I was still trying to get past I can’t tell you whether or not you’re gonna leave here alive when I heard myself asking, “Who are the Highway People?”

Hummer shrugged. “That’s just what we call them. I don’t know what their actual names are—hell, I don’t even know if they have names. They’ve been around as long as there have been roads and cars. I guess they’re…I dunno…the gods of the road.”

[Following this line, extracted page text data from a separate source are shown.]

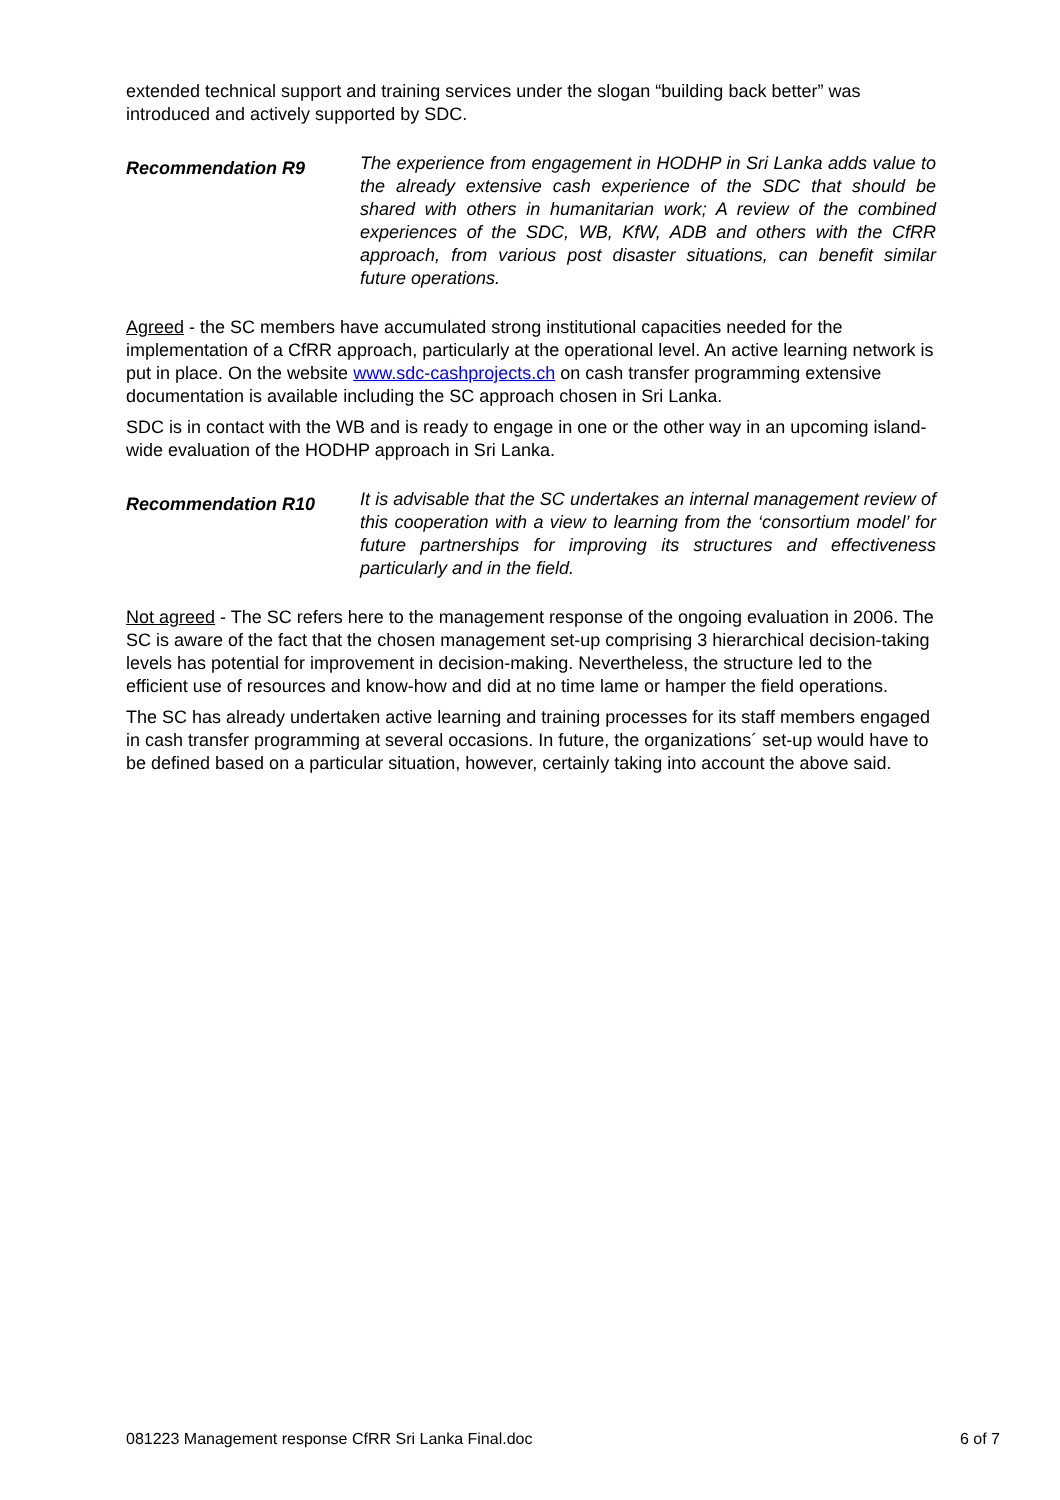extended technical support and training services under the slogan “building back better” was introduced and actively supported by SDC.
Recommendation R9
The experience from engagement in HODHP in Sri Lanka adds value to the already extensive cash experience of the SDC that should be shared with others in humanitarian work; A review of the combined experiences of the SDC, WB, KfW, ADB and others with the CfRR approach, from various post disaster situations, can benefit similar future operations.
Agreed - the SC members have accumulated strong institutional capacities needed for the implementation of a CfRR approach, particularly at the operational level. An active learning network is put in place. On the website www.sdc-cashprojects.ch on cash transfer programming extensive documentation is available including the SC approach chosen in Sri Lanka.
SDC is in contact with the WB and is ready to engage in one or the other way in an upcoming island-wide evaluation of the HODHP approach in Sri Lanka.
Recommendation R10
It is advisable that the SC undertakes an internal management review of this cooperation with a view to learning from the ‘consortium model’ for future partnerships for improving its structures and effectiveness particularly and in the field.
Not agreed - The SC refers here to the management response of the ongoing evaluation in 2006. The SC is aware of the fact that the chosen management set-up comprising 3 hierarchical decision-taking levels has potential for improvement in decision-making. Nevertheless, the structure led to the efficient use of resources and know-how and did at no time lame or hamper the field operations.
The SC has already undertaken active learning and training processes for its staff members engaged in cash transfer programming at several occasions. In future, the organizations´ set-up would have to be defined based on a particular situation, however, certainly taking into account the above said.
081223 Management response CfRR Sri Lanka Final.doc 6 of 7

“Have you ever seen them?”

“Once. Right after the accident. They came for me and Dash.” He was staring out at something only he could see. For the first time that night, he looked so much older than his years. “I remember,” he said, “that the windows were rolled halfway down—it was a warm night, Dash had his open and so did I, so when we went over the bridge and hit the water below, these…these swords of water slashed through the interior. I guess that happened because when we hit, we made a mother of a splash, it happened so fast, and we were both panicking because the interior was filling up and we were trying to get our seatbelts undone…Dash’s arms were flailing all over the place and he kept looking in the back seat for something, and I remember…I remember that those first swords of water felt like they’d actually gone in , y’know? Straight through flesh and into the bone. Even though everything was happening very fast and I knew it was happening very fast, in my eyes it was all in slow motion. Getting my seat belt off and then trying to help Dash with his, and that’s when I saw that he was already dead. His arms weren’t flailing, they were just floating, and the reason he was looking in the back seat was because his head had slammed against the dashboard and he’d broken his neck.” He looked back at me. “His head had just… turned around like that, and I could see where a good portion of his skull had been caved in. I undid his seat belt, anyway, and even though we were sinking there was still an air pocket inside, and I tried to get to it, and that’s when the semi that I’d hit came over the side of the bridge and landed on top of us. I felt my back shatter, and then it was dark and cool and quiet, and then a hand gripped my arm, and I opened my eyes and there was this…this shadow floating over me. It had silver eyes, and I knew it was going to help me. ‘Make sure you get my brother,’ I said to it. And it pointed over to another shadow with silver eyes that was pulling Dash out of the car. They swam away so smoothly, it was kind of graceful.